I’m not discussing individuals who collect a disability pension. I am discussing a worker paid a wage that will not keep them above the poverty line. I am discussing hard workers in unskilled positions who cannot provide for their families due to the low wages they receive. We should ail to live in a world where low income workers can both work and survive. Not have to rely on charity because their 40+ hours a week still won’t cover rent.
 
Increasing minimum wage does NOT put small businesses out of business. This is a myth that has been used forever for sticking it to the working class. Paying workers a decent wage increases productivity and it is the morally correct thing to do.
 
If small business owners must stick it to workers through low wages, then perhaps they need to go out of business.
 
If the labor one contributes is to toward a job that makes a widget that is worth $5 on the open market and it takes an hour to make that widget why and how could the owner pay them $15 per hour? Is it the owner’s responsibility to go out of business in order to pay an arbitrary fair wage? When the owner does go out of business then the worker loses their job and is now paid zero. I’m sorry you don’t understand how the economy works but we can’t live in a fantasy land because it makes us feel good.

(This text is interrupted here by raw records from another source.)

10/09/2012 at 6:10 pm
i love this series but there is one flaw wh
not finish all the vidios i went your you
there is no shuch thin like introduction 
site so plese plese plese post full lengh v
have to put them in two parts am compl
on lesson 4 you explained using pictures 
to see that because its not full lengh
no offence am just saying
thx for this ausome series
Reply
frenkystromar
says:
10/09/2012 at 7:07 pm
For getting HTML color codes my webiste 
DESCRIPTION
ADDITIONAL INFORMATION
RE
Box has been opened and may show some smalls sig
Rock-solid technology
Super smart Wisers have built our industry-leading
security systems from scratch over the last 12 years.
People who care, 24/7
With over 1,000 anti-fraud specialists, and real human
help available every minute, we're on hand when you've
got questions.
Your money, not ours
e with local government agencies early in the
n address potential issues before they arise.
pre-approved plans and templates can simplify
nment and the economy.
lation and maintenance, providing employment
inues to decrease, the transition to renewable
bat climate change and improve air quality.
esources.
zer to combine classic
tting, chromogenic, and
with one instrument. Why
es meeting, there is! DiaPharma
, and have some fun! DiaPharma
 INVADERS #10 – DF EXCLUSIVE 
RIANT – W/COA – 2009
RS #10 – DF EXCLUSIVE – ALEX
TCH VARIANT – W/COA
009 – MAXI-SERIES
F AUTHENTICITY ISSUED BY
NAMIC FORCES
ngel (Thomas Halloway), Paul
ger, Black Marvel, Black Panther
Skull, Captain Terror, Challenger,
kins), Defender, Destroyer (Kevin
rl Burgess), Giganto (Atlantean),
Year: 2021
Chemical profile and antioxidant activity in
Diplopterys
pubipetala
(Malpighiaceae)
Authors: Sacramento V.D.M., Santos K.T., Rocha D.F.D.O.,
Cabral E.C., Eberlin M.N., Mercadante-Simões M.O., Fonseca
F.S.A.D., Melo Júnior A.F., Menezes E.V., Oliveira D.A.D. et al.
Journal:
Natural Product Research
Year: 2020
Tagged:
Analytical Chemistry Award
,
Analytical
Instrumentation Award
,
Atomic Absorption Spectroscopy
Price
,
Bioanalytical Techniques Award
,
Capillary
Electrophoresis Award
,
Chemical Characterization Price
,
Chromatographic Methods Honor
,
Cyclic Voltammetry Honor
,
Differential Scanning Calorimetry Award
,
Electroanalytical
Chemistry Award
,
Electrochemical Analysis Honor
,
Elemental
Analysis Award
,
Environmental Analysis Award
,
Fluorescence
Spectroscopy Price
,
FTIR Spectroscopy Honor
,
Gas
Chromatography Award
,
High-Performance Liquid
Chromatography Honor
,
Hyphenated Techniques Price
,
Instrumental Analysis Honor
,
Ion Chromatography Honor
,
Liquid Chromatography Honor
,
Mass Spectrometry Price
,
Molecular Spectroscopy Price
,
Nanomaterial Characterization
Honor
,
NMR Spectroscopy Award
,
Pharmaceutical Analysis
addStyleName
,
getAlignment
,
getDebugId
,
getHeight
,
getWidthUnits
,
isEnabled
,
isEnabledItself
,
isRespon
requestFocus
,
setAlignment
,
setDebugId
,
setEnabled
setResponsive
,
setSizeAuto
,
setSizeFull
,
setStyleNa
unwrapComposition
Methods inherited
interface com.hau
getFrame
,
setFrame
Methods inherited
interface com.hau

Even Jesus, the omniscient creator of the world, said there will always be poor among us. It’s a sad reality but reality none the less.
 
Simple business 101. Pass on your increased expenses on to the consumer buying your project.
Those who want slave labor should maybe move their business to China. The communists are good at sticking it to the working poor over there.
 
You’re right comrade. They should all go out of business and then the government can take them all over and run them the right way.
 
Hypotheticals always sound great. The real world, not so much. Take your widget factory to China or some other communist country where they have many slave laborers.